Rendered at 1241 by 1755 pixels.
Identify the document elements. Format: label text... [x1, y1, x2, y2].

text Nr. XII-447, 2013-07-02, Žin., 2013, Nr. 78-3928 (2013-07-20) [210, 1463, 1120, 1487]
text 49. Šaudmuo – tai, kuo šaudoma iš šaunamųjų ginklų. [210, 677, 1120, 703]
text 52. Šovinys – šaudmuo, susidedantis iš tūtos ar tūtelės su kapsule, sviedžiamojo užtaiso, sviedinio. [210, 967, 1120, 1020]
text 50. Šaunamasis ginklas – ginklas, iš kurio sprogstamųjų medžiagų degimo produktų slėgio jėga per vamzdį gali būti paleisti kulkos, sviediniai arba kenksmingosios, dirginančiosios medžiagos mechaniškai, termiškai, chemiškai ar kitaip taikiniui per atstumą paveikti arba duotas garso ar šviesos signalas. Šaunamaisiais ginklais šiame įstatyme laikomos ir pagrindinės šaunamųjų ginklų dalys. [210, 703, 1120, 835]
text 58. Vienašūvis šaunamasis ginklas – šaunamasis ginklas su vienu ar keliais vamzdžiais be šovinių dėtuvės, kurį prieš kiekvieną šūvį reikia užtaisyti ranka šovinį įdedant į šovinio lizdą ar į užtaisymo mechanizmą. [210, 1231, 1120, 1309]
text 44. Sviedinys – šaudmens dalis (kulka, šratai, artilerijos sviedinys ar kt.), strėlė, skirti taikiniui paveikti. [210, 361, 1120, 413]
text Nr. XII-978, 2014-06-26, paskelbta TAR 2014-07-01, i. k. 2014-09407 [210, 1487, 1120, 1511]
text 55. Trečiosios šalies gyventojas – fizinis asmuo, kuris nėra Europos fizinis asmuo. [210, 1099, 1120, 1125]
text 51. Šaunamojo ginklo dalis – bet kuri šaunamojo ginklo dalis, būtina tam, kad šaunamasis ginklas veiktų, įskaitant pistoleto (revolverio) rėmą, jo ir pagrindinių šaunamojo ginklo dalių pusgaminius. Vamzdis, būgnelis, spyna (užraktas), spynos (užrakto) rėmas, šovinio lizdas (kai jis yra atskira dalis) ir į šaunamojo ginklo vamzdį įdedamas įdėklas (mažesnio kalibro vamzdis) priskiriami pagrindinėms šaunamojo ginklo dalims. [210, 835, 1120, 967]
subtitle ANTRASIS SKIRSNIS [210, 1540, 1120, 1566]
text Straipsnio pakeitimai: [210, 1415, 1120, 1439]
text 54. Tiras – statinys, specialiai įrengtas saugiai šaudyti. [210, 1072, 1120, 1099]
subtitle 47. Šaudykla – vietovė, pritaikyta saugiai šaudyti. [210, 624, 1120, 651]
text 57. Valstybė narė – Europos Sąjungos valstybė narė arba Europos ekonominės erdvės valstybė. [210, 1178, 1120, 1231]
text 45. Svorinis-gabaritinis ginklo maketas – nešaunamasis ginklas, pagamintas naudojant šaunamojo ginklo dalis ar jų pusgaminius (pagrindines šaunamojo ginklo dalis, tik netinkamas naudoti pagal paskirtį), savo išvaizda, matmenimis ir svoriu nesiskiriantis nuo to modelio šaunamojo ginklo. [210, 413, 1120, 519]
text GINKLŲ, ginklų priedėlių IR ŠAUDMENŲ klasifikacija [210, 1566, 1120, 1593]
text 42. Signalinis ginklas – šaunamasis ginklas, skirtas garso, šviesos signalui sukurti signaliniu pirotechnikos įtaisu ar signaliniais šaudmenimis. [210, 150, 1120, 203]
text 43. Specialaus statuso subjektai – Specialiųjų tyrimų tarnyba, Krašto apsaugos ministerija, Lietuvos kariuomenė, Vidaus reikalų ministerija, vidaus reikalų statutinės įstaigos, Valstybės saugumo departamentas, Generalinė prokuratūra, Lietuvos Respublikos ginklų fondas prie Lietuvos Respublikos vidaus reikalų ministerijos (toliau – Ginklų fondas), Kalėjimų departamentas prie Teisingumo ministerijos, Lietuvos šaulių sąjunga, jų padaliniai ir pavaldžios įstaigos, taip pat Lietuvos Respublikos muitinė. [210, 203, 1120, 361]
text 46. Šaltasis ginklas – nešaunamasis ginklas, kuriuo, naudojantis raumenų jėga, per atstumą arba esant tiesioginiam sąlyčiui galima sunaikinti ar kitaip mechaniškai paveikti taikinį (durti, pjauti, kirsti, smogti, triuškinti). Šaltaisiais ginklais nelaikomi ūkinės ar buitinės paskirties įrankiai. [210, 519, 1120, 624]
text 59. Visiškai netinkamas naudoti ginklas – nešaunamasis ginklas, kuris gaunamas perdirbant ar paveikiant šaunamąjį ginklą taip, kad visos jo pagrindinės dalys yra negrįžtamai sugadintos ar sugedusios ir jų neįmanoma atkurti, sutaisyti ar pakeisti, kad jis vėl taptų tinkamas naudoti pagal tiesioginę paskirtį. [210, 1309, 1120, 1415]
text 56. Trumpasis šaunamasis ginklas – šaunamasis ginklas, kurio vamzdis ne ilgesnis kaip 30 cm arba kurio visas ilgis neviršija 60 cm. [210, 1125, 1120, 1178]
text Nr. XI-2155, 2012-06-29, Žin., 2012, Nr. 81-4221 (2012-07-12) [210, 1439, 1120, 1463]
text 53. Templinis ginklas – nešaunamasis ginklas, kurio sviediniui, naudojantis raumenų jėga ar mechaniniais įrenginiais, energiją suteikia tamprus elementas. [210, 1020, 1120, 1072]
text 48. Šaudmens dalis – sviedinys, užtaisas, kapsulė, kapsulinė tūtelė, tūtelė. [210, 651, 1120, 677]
***
To be done: Rewrite every line of the records with "saugiai šaudyti" replaced by "saugiai treniruotis" and nothing else changed.

The output:
Rendered at 1241 by 1755 pixels.
Identify the document elements. Format: label text... [x1, y1, x2, y2].

text Nr. XII-447, 2013-07-02, Žin., 2013, Nr. 78-3928 (2013-07-20) [210, 1463, 1120, 1487]
text 49. Šaudmuo – tai, kuo šaudoma iš šaunamųjų ginklų. [210, 677, 1120, 703]
text 52. Šovinys – šaudmuo, susidedantis iš tūtos ar tūtelės su kapsule, sviedžiamojo užtaiso, sviedinio. [210, 967, 1120, 1020]
text 50. Šaunamasis ginklas – ginklas, iš kurio sprogstamųjų medžiagų degimo produktų slėgio jėga per vamzdį gali būti paleisti kulkos, sviediniai arba kenksmingosios, dirginančiosios medžiagos mechaniškai, termiškai, chemiškai ar kitaip taikiniui per atstumą paveikti arba duotas garso ar šviesos signalas. Šaunamaisiais ginklais šiame įstatyme laikomos ir pagrindinės šaunamųjų ginklų dalys. [210, 703, 1120, 835]
text 58. Vienašūvis šaunamasis ginklas – šaunamasis ginklas su vienu ar keliais vamzdžiais be šovinių dėtuvės, kurį prieš kiekvieną šūvį reikia užtaisyti ranka šovinį įdedant į šovinio lizdą ar į užtaisymo mechanizmą. [210, 1231, 1120, 1309]
text 44. Sviedinys – šaudmens dalis (kulka, šratai, artilerijos sviedinys ar kt.), strėlė, skirti taikiniui paveikti. [210, 361, 1120, 413]
text Nr. XII-978, 2014-06-26, paskelbta TAR 2014-07-01, i. k. 2014-09407 [210, 1487, 1120, 1511]
text 55. Trečiosios šalies gyventojas – fizinis asmuo, kuris nėra Europos fizinis asmuo. [210, 1099, 1120, 1125]
text 51. Šaunamojo ginklo dalis – bet kuri šaunamojo ginklo dalis, būtina tam, kad šaunamasis ginklas veiktų, įskaitant pistoleto (revolverio) rėmą, jo ir pagrindinių šaunamojo ginklo dalių pusgaminius. Vamzdis, būgnelis, spyna (užraktas), spynos (užrakto) rėmas, šovinio lizdas (kai jis yra atskira dalis) ir į šaunamojo ginklo vamzdį įdedamas įdėklas (mažesnio kalibro vamzdis) priskiriami pagrindinėms šaunamojo ginklo dalims. [210, 835, 1120, 967]
subtitle ANTRASIS SKIRSNIS [210, 1540, 1120, 1566]
text Straipsnio pakeitimai: [210, 1415, 1120, 1439]
text 54. Tiras – statinys, specialiai įrengtas saugiai treniruotis. [210, 1072, 1120, 1099]
subtitle 47. Šaudykla – vietovė, pritaikyta saugiai treniruotis. [210, 624, 1120, 651]
text 57. Valstybė narė – Europos Sąjungos valstybė narė arba Europos ekonominės erdvės valstybė. [210, 1178, 1120, 1231]
text 45. Svorinis-gabaritinis ginklo maketas – nešaunamasis ginklas, pagamintas naudojant šaunamojo ginklo dalis ar jų pusgaminius (pagrindines šaunamojo ginklo dalis, tik netinkamas naudoti pagal paskirtį), savo išvaizda, matmenimis ir svoriu nesiskiriantis nuo to modelio šaunamojo ginklo. [210, 413, 1120, 519]
text GINKLŲ, ginklų priedėlių IR ŠAUDMENŲ klasifikacija [210, 1566, 1120, 1593]
text 42. Signalinis ginklas – šaunamasis ginklas, skirtas garso, šviesos signalui sukurti signaliniu pirotechnikos įtaisu ar signaliniais šaudmenimis. [210, 150, 1120, 203]
text 43. Specialaus statuso subjektai – Specialiųjų tyrimų tarnyba, Krašto apsaugos ministerija, Lietuvos kariuomenė, Vidaus reikalų ministerija, vidaus reikalų statutinės įstaigos, Valstybės saugumo departamentas, Generalinė prokuratūra, Lietuvos Respublikos ginklų fondas prie Lietuvos Respublikos vidaus reikalų ministerijos (toliau – Ginklų fondas), Kalėjimų departamentas prie Teisingumo ministerijos, Lietuvos šaulių sąjunga, jų padaliniai ir pavaldžios įstaigos, taip pat Lietuvos Respublikos muitinė. [210, 203, 1120, 361]
text 46. Šaltasis ginklas – nešaunamasis ginklas, kuriuo, naudojantis raumenų jėga, per atstumą arba esant tiesioginiam sąlyčiui galima sunaikinti ar kitaip mechaniškai paveikti taikinį (durti, pjauti, kirsti, smogti, triuškinti). Šaltaisiais ginklais nelaikomi ūkinės ar buitinės paskirties įrankiai. [210, 519, 1120, 624]
text 59. Visiškai netinkamas naudoti ginklas – nešaunamasis ginklas, kuris gaunamas perdirbant ar paveikiant šaunamąjį ginklą taip, kad visos jo pagrindinės dalys yra negrįžtamai sugadintos ar sugedusios ir jų neįmanoma atkurti, sutaisyti ar pakeisti, kad jis vėl taptų tinkamas naudoti pagal tiesioginę paskirtį. [210, 1309, 1120, 1415]
text 56. Trumpasis šaunamasis ginklas – šaunamasis ginklas, kurio vamzdis ne ilgesnis kaip 30 cm arba kurio visas ilgis neviršija 60 cm. [210, 1125, 1120, 1178]
text Nr. XI-2155, 2012-06-29, Žin., 2012, Nr. 81-4221 (2012-07-12) [210, 1439, 1120, 1463]
text 53. Templinis ginklas – nešaunamasis ginklas, kurio sviediniui, naudojantis raumenų jėga ar mechaniniais įrenginiais, energiją suteikia tamprus elementas. [210, 1020, 1120, 1072]
text 48. Šaudmens dalis – sviedinys, užtaisas, kapsulė, kapsulinė tūtelė, tūtelė. [210, 651, 1120, 677]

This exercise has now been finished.